The random forest and bagging methodologies were coincident in quantifying the same explanatory variables. Similar result is reported by [3, 4]. Regarding the boosting procedure, the results show discrepancies. On the other hand, this procedure was more consistent in variable prediction. In this procedure to estimate the importance of a variable using GY as a predictive target, the variables: MTG, HW, PH, and LRS; MTG, DEF and LRS stood out in the environment without fungicides, represented by E1 and E3, respectively. To the fungicide environment, the important variables were: MTG, DFM, PH, and LRS; DEF, DFM, DEM, and LRS, respectively.
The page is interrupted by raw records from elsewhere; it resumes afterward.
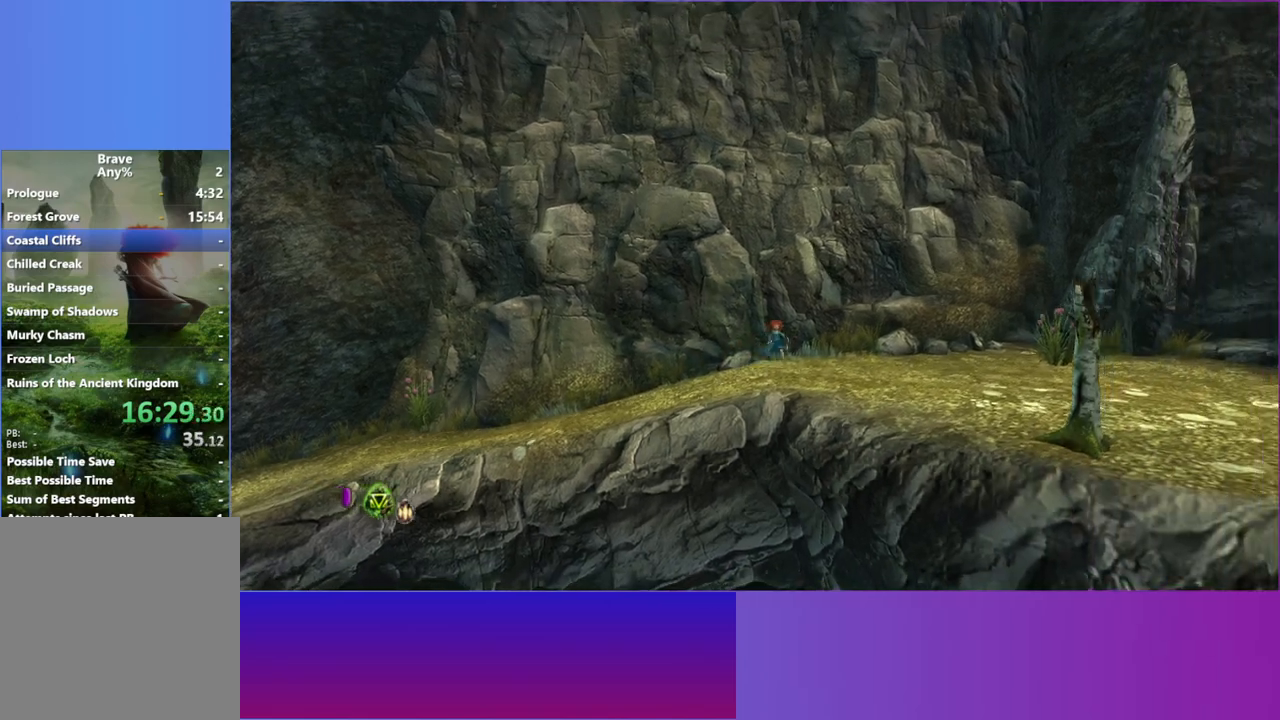
{"dt_ms": 500, "buttons": [], "left_stick": "right", "right_stick": "center", "events": [[67, "L2", "up"]]}
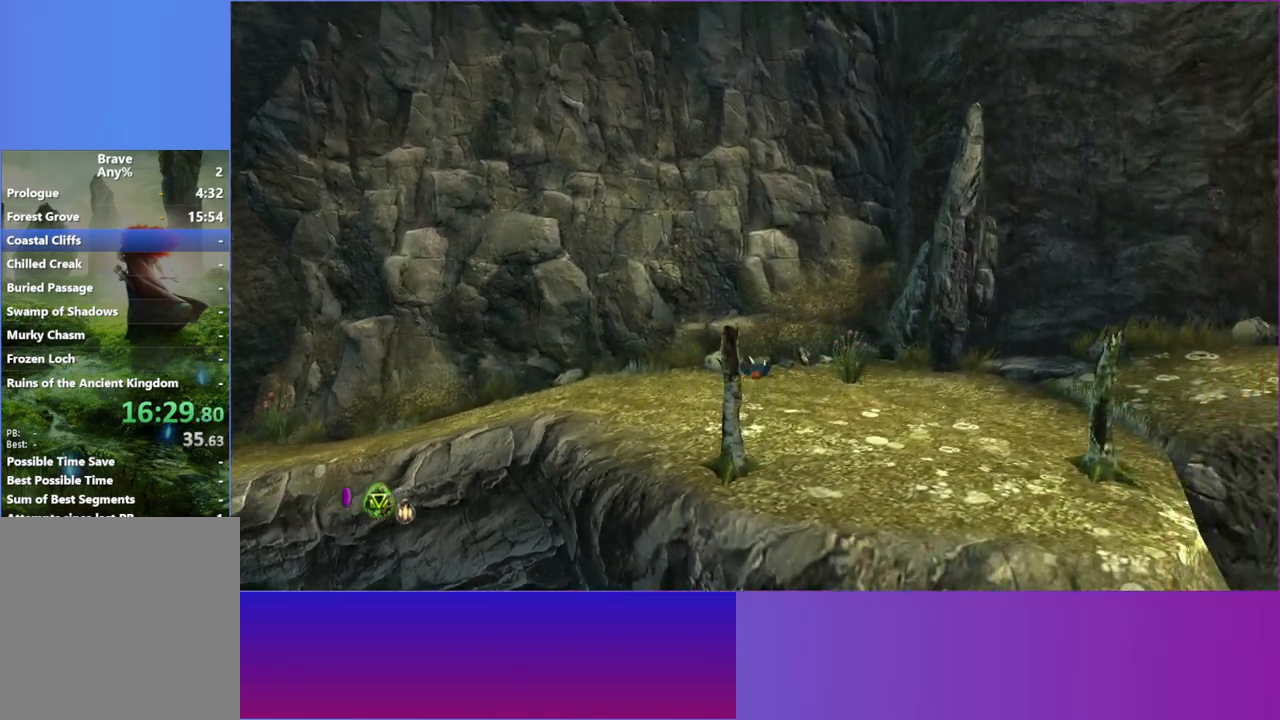
{"dt_ms": 500, "buttons": [], "left_stick": "right", "right_stick": "center", "events": [[283, "L2", "down"], [367, "L2", "up"]]}
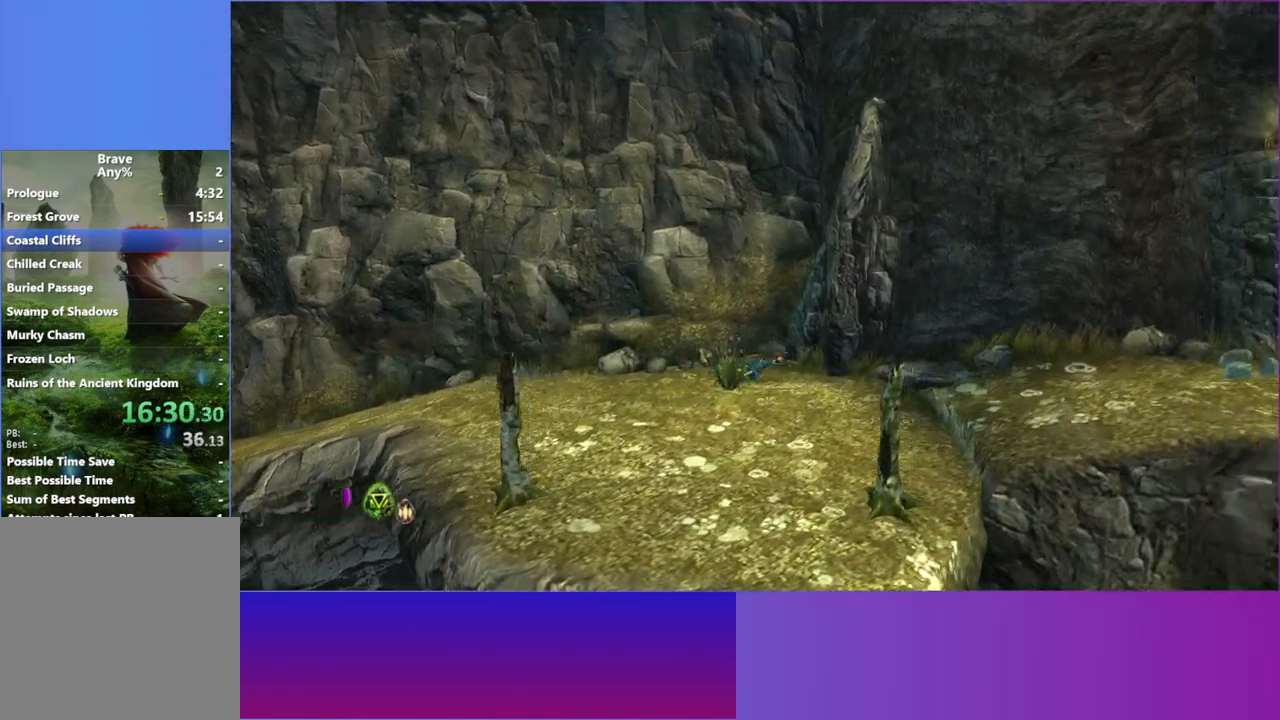
{"dt_ms": 1000, "buttons": [], "left_stick": "down-right", "right_stick": "center", "events": [[133, "left_stick", "down-right"], [633, "A", "down"], [750, "A", "up"]]}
When using the boosting procedure, the variable that stood out in all environments was LRS. This justifies that this variable can be used to predict GY in white oats.
The bagging technique involves generating several distinct training sets from the original dataset. Final predictions are calculated by averaging all generated predictions. This is useful for decision tree and artificial neural network techniques that are sensitive to small changes in training data [23].